## Data to use:
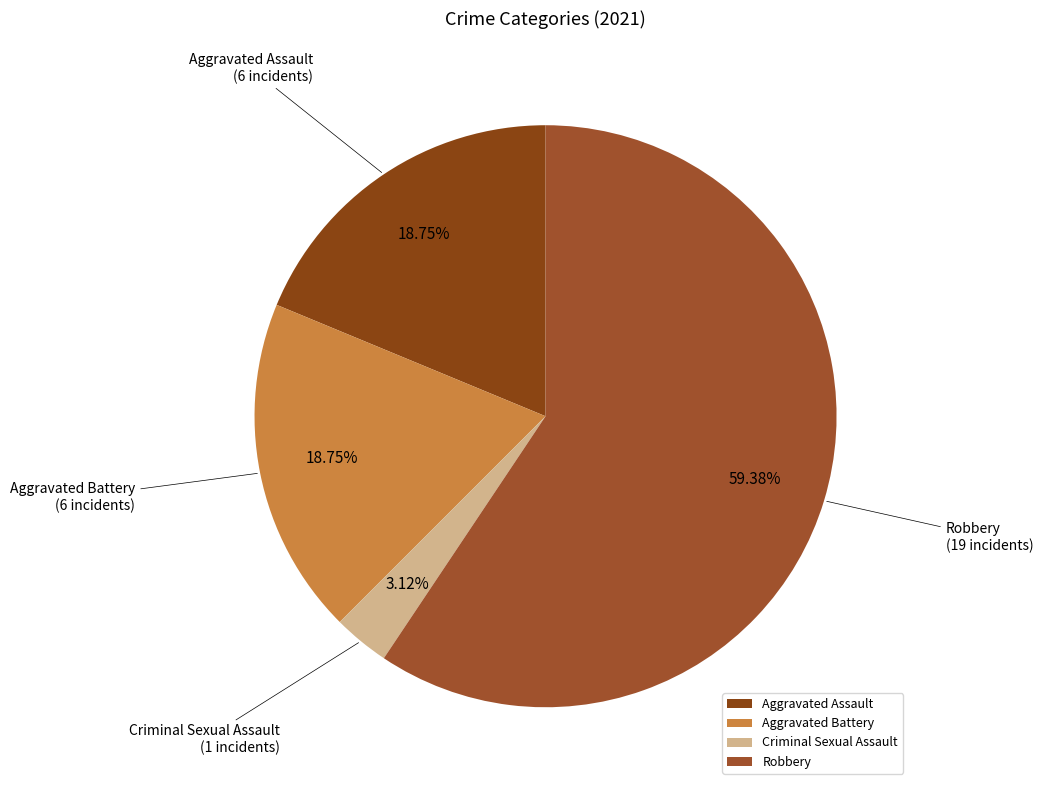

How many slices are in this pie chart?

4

...

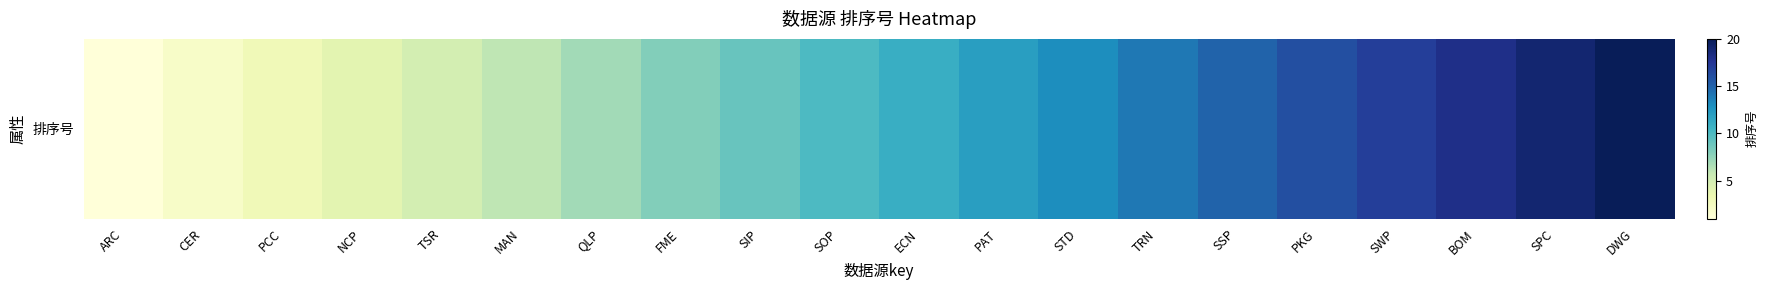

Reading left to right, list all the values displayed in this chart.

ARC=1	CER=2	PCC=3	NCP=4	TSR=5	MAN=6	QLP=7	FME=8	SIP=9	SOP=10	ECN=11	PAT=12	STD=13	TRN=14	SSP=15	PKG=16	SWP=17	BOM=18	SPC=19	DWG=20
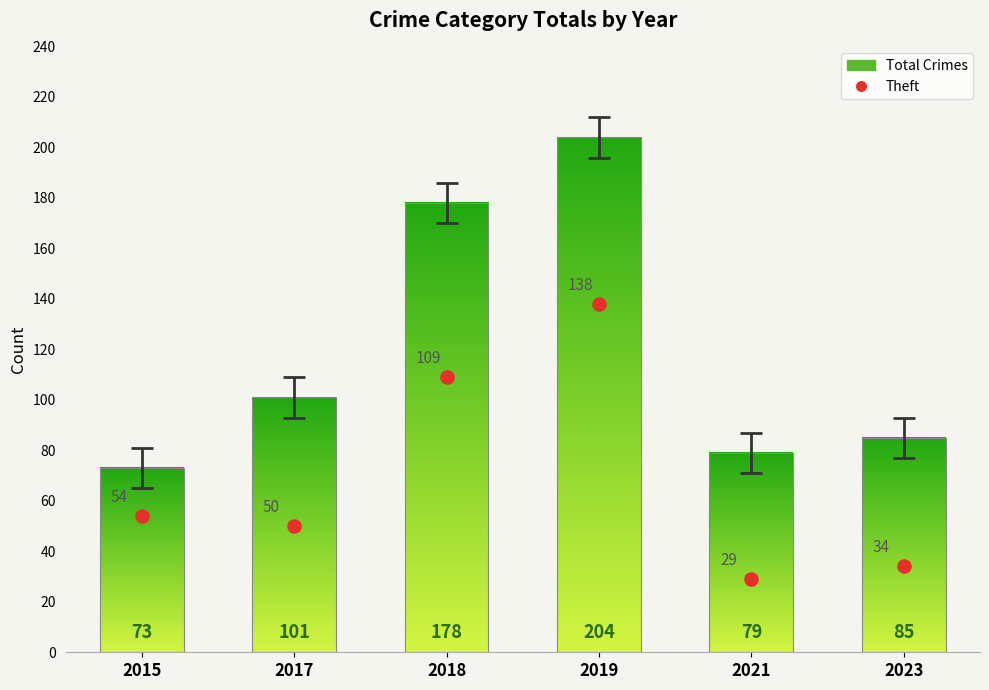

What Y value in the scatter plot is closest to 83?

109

## What you need to do:
Please find every line in the data above that contains the word "this", and copy each of those lines out in full.

## Finished exercise:
How many slices are in this pie chart?
Reading left to right, list all the values displayed in this chart.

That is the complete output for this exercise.